Event Streaming

Event streaming is a paradigm for capturing, storing, and processing continuous flows of events in real-time. Geode’s event streaming capabilities enable building reactive, scalable applications that respond to changes as they happen, powering use cases from real-time analytics to complex event processing.

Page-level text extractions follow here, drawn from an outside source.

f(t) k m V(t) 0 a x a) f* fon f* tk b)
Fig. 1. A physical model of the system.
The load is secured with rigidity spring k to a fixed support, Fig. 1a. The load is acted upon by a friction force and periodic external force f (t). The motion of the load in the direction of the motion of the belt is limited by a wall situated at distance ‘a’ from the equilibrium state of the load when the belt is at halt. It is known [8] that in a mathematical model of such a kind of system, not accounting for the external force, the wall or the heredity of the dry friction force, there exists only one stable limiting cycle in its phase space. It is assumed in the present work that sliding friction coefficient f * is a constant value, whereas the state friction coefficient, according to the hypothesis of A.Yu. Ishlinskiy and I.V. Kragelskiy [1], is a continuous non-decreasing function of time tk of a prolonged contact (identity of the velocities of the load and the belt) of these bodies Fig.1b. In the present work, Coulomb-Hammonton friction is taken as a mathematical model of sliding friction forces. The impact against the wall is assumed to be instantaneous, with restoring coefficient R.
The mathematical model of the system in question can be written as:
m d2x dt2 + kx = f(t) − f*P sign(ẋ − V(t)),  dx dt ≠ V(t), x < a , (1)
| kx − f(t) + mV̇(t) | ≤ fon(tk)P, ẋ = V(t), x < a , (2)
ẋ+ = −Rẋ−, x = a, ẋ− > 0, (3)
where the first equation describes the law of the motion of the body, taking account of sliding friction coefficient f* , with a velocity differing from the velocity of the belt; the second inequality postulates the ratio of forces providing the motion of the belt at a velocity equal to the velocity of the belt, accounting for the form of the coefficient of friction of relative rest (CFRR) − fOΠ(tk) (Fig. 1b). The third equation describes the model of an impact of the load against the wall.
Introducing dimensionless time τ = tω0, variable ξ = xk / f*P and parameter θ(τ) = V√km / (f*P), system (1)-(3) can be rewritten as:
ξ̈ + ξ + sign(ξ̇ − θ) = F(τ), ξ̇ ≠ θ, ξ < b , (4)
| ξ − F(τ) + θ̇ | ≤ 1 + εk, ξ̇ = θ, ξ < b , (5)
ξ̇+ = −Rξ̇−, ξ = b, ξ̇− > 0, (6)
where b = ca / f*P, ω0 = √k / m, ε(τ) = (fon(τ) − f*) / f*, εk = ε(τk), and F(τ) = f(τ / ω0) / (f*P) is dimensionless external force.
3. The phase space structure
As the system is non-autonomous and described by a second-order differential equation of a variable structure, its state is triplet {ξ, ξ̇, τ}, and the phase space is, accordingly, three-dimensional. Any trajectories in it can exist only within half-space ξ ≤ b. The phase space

Event Streaming Fundamentals

What is Event Streaming?

Event streaming treats data as a continuous flow of events:

Events - Immutable facts about what happened Streams - Ordered sequences of events Producers - Systems that emit events Consumers - Systems that process events

Event Stream Characteristics

Key properties of event streams:

  • Ordered - Events maintain temporal ordering
  • Immutable - Events cannot be changed once written
  • Append-Only - New events added to stream end
  • Retained - Events stored for configurable duration
  • Replayable - Consumers can replay historical events

Geode Event Streaming

Creating Event Streams

Define streams to capture graph events:

-- Create stream for user activities
CREATE STREAM user_activities AS
SELECT
    event_time,
    user_id,
    action_type,
    properties
FROM user_actions
EMIT CHANGES;

-- Create stream with windowing
CREATE STREAM page_views AS
SELECT
    TUMBLING_WINDOW(5 MINUTES) AS window,
    page_url,
    COUNT(*) AS view_count
FROM page_view_events
GROUP BY page_url
EMIT CHANGES;

Publishing Events

Publish events to streams:

from geode_client import Client

async def publish_user_action(client, user_id, action):
    """Publish user action event"""
    event = {
        "event_time": datetime.now().isoformat(),
        "user_id": user_id,
        "action_type": action,
        "properties": {
            "page": "/products",
            "duration_ms": 1500
        }
    }
    
    await client.publish_event("user_activities", event)

Consuming Events

Subscribe to stream events:

async def process_user_activities(client):
    """Process user activity stream"""
    async with client.subscribe_stream("user_activities") as stream:
        async for event in stream:
            print(f"User {event['user_id']} performed {event['action_type']}")
            
            # React to specific actions
            if event['action_type'] == 'purchase':
                await handle_purchase(event)
            elif event['action_type'] == 'signup':
                await send_welcome_email(event['user_id'])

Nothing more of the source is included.